The first goal of the real experimentation is to check whether the good results obtained through simulation are also obtained with the real robot. Ideally this would be the case, so the only modifications needed would be to make the existing Navigation system use the real robot instead of a simulated one. However, moving from simulation to the real world is not that easy, as many problems arise when working with physical robots which were not present on the simulated world (unless the simulator used has very high realism). These problems are mainly related to the motion and vision systems of the real robot.

Regarding the motion system, we have to take into account that the robot needs some time in order to execute motion commands. On simulation, we could run the system as fast as we liked, since the commands were executed immediately, however, we cannot do so with the real robot. The frequency of sending these motion commands to the robot should be set according to the response time of the robot, so a command is only sent when the robot is really prepared to execute it.

Another problem of using a real robot is the vision system. Although the vision system and the landmarks we have designed are very simple, the system is not able to identify the landmarks all the time, due to changes in illumination, interference on video transmission, blurring caused by motion of the camera, etc. Therefore, as already mentioned, the vision system needs to process some frames before it is able to inform about the detected landmarks. Thus, the actions for moving the camera and identifying landmarks must also be sent with the proper frequency so that the vision system has time to process enough frames.

To overcome these problems, we have tuned the agents so that the robot is able to execute all the commands generated by the system.

Through the real experiments we also check whether the Navigation system we have designed is able to perform well in different types of environments, and if the design of each individual agent is the most appropriate for obtaining good overall performance of the Navigation system. To check this, we have experimented with different scenarios, starting with simpler ones and increasing their complexity step by step. The two main variables that describe the complexity of a scenario are:

• Density of landmarks: the fewer landmarks in the scenario, the more risky it is, since the map contains very little information about the relative location of the target and other landmarks. On the other hand, if the density of landmarks is high, there will very probably be always some landmarks visible, and the Navigation system will be able to compute the location of the target from the visible landmarks.
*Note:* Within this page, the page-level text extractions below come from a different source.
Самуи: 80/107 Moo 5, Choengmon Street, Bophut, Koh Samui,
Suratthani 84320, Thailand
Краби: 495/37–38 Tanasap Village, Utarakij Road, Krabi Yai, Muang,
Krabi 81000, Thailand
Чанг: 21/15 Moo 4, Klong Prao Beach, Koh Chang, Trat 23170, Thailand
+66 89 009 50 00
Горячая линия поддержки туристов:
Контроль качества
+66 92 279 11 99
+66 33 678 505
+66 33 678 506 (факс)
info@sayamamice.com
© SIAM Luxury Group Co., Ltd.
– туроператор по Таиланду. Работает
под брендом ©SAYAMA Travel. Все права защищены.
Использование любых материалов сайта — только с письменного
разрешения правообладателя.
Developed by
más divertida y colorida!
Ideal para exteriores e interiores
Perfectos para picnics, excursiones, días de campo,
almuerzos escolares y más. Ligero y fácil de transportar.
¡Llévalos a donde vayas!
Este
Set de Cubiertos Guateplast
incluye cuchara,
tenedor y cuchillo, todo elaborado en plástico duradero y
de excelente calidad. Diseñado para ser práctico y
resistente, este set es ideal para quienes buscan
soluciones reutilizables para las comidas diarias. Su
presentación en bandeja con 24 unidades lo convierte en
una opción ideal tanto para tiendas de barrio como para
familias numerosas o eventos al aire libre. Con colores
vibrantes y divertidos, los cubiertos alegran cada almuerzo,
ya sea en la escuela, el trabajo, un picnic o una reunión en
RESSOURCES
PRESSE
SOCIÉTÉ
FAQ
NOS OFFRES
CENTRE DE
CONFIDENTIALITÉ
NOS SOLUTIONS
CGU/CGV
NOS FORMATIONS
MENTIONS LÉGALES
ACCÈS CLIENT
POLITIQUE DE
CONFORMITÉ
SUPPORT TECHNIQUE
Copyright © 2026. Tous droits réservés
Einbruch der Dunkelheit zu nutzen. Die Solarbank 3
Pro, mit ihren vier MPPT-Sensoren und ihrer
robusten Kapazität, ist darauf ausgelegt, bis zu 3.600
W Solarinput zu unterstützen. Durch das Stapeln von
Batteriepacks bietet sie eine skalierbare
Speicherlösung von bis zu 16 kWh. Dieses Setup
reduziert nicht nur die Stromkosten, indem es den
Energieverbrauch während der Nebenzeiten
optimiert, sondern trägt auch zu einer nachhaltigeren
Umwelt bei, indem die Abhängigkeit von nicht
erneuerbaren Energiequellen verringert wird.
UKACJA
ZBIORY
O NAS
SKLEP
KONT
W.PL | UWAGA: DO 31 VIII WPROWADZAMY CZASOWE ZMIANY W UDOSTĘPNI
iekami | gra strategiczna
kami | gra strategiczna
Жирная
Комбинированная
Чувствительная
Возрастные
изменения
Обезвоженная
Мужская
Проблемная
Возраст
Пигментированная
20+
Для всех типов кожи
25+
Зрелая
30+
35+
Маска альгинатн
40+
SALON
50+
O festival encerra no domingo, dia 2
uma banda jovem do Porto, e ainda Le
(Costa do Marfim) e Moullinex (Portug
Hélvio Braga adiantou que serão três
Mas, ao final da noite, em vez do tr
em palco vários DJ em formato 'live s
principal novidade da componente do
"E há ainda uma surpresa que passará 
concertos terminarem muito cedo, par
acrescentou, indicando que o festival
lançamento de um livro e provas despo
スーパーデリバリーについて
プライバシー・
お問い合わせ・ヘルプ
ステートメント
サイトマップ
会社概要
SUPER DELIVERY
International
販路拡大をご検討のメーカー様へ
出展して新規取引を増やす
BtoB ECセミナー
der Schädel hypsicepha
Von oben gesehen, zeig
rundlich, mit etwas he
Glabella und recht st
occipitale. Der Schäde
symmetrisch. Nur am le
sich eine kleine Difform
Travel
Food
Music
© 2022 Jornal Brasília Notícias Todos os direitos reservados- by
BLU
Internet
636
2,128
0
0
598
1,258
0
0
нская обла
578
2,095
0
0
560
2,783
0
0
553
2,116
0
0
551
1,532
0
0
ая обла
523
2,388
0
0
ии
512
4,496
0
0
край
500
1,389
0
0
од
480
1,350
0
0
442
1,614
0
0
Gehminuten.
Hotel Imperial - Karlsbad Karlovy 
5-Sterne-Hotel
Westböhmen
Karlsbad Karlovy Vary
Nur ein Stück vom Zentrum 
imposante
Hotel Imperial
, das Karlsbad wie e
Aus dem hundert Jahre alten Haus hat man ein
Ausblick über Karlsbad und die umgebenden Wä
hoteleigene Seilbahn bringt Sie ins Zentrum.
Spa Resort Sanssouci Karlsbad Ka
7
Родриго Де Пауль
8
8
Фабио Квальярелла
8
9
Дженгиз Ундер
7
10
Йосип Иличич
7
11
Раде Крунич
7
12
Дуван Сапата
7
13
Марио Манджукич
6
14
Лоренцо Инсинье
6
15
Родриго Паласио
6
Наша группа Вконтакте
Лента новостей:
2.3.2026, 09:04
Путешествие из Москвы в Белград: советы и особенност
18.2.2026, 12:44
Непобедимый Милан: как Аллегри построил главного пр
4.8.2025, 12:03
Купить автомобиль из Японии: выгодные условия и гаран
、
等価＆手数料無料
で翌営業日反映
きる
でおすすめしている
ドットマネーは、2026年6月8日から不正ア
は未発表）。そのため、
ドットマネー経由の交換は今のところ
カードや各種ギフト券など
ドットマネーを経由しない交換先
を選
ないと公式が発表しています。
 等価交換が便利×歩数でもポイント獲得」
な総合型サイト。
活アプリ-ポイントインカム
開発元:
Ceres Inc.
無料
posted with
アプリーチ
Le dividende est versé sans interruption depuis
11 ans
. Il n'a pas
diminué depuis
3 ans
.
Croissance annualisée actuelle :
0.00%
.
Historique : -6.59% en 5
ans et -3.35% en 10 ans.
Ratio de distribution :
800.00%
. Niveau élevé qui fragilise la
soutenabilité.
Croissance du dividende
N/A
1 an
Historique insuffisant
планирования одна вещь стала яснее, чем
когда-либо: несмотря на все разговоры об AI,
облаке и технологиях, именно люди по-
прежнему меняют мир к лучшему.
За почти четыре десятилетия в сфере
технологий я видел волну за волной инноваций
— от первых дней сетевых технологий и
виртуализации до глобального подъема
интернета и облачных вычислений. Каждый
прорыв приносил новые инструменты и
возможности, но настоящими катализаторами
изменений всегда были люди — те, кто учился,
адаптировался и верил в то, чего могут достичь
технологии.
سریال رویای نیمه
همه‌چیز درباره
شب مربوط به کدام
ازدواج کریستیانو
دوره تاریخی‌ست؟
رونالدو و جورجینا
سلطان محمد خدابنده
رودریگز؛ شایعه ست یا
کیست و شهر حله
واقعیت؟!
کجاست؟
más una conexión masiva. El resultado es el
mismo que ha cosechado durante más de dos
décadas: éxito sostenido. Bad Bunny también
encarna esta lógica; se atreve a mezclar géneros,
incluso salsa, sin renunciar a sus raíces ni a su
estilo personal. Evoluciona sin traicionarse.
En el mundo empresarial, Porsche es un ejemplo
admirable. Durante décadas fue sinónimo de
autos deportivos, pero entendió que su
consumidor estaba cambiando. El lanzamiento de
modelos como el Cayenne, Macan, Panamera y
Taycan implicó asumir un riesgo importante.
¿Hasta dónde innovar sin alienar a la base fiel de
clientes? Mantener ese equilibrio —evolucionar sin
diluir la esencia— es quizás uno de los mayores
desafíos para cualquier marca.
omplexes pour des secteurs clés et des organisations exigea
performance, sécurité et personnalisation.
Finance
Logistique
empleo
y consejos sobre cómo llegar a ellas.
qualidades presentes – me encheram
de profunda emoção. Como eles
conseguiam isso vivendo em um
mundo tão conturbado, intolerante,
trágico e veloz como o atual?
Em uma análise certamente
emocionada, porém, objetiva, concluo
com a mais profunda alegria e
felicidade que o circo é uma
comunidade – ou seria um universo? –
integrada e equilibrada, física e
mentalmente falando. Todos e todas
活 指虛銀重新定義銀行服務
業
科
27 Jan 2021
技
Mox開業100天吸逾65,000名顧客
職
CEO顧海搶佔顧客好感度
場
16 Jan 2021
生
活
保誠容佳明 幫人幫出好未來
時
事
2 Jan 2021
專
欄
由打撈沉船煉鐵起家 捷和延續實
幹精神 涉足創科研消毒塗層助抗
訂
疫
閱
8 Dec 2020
• Density of obstacles: if the density of obstacles is low, the path from the starting point to the target may not be blocked, or only blocked by easily avoidable obstacles, so the robot may not need to compute diverting targets to reach the original one. Contrarily, in a scenario with many obstacles, the robot is forced to change direction very often, which may cause it to lose sight of the target, and therefore, to increase the imprecision about its location. Moreover, if the obstacles block the way to the target, the Navigation system may need to compute a diverting target to reach the original one.